(Collected data entries)

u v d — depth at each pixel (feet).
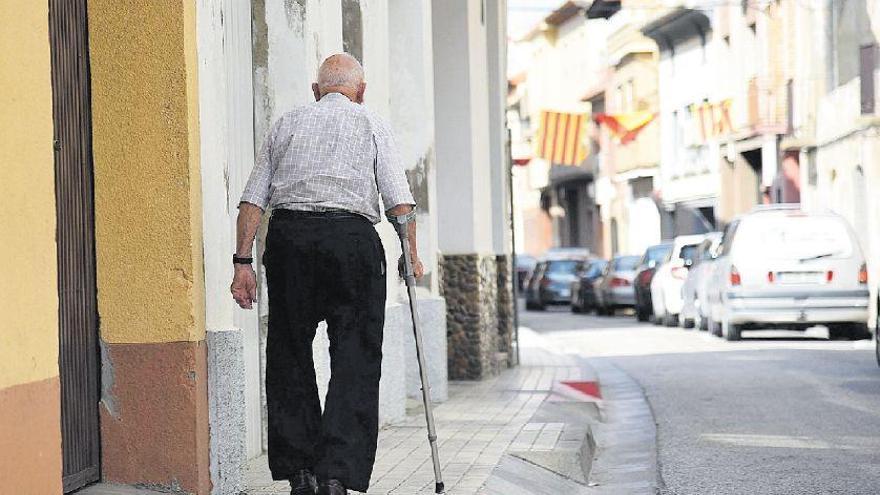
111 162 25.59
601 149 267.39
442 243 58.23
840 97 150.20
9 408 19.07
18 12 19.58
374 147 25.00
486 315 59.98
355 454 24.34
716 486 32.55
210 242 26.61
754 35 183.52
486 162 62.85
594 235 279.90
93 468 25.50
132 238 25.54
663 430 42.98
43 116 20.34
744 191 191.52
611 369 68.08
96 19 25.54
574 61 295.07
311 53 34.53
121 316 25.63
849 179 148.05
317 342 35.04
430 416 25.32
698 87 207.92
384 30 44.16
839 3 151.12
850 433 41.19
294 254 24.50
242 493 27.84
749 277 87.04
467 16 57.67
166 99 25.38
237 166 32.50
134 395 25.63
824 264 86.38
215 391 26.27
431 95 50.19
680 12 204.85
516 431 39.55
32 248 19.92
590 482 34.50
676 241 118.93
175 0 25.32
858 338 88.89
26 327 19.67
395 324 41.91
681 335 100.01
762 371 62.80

==

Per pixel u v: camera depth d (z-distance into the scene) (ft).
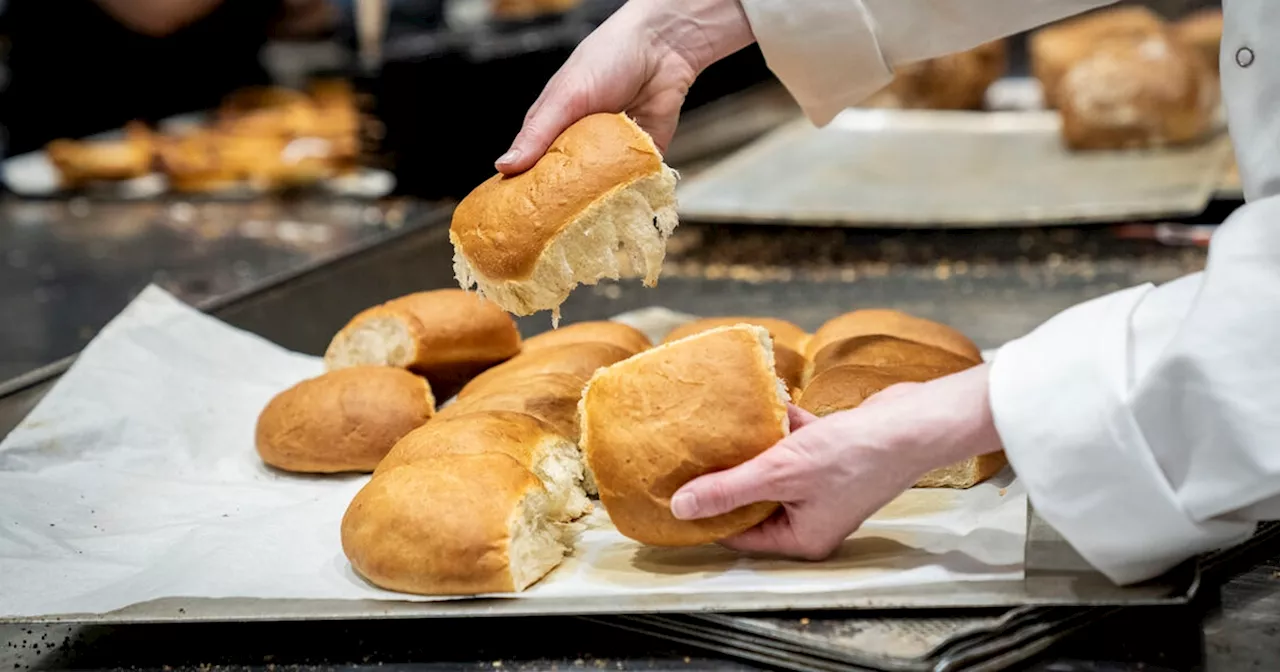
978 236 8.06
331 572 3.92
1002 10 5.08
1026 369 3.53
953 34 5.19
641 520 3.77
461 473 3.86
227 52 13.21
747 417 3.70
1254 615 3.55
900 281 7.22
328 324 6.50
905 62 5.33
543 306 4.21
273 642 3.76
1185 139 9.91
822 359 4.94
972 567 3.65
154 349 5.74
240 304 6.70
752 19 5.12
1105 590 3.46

#### Task instructions:
In the records above, how many lines contain the string "depth"? Reply with the number only.

#### Answer:
2